◆ TO BE DONE
Copy the lines of the items below verbatim, from the line containing "genus: Clidemia" through the line containing "state / province: Huánuco", inclusive.

◆ PROVIDED MATERIAL
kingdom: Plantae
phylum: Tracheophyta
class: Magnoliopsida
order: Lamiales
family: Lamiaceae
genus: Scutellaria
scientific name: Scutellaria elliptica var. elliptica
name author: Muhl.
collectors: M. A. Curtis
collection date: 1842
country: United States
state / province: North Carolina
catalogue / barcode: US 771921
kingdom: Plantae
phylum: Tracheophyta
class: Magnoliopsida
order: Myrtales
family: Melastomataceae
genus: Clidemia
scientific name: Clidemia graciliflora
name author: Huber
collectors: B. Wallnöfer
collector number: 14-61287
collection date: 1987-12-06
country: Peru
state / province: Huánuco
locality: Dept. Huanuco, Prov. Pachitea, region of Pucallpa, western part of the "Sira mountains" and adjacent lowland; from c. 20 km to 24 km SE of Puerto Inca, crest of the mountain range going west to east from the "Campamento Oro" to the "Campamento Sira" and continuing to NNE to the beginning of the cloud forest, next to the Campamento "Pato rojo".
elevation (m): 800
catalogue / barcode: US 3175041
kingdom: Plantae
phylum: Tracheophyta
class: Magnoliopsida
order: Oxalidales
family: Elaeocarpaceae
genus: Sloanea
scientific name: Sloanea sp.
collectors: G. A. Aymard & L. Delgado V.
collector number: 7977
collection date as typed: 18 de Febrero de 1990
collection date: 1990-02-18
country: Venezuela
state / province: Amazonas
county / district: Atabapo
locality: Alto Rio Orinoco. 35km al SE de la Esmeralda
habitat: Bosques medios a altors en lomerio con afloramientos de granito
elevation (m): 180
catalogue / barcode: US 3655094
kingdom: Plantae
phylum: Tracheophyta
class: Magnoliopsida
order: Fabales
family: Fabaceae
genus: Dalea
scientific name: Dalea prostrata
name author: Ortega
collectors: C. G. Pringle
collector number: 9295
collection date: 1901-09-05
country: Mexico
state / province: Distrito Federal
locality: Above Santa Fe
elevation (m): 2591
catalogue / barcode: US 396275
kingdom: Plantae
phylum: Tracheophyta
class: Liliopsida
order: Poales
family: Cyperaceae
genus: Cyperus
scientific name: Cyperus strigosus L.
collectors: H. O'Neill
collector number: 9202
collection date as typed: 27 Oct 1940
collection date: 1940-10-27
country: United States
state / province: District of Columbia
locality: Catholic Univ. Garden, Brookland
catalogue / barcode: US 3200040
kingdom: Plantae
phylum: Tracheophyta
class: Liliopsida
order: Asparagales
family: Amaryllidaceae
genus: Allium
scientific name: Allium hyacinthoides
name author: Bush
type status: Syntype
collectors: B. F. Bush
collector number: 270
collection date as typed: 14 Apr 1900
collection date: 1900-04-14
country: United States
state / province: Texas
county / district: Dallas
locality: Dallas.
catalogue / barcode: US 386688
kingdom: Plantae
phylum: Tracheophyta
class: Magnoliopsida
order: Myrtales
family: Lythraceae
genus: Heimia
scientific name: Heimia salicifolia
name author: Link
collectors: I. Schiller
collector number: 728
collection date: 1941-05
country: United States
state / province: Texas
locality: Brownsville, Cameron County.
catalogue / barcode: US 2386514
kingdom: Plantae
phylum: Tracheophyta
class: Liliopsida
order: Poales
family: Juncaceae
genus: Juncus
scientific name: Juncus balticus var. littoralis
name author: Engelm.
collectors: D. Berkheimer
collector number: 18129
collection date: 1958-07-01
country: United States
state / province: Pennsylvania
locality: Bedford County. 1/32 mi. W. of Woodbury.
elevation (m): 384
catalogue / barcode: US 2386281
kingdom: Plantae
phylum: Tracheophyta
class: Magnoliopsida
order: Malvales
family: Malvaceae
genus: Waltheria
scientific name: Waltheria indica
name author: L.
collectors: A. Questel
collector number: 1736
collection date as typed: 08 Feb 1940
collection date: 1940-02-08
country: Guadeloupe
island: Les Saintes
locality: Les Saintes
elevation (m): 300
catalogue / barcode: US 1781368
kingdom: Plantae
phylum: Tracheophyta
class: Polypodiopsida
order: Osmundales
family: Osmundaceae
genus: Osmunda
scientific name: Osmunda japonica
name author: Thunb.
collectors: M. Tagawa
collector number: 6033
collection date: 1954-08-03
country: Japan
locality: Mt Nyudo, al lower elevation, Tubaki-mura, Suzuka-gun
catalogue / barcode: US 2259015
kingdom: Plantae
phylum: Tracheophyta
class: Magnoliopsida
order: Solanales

◆ REPLY TO THE TASK
genus: Clidemia
scientific name: Clidemia graciliflora
name author: Huber
collectors: B. Wallnöfer
collector number: 14-61287
collection date: 1987-12-06
country: Peru
state / province: Huánuco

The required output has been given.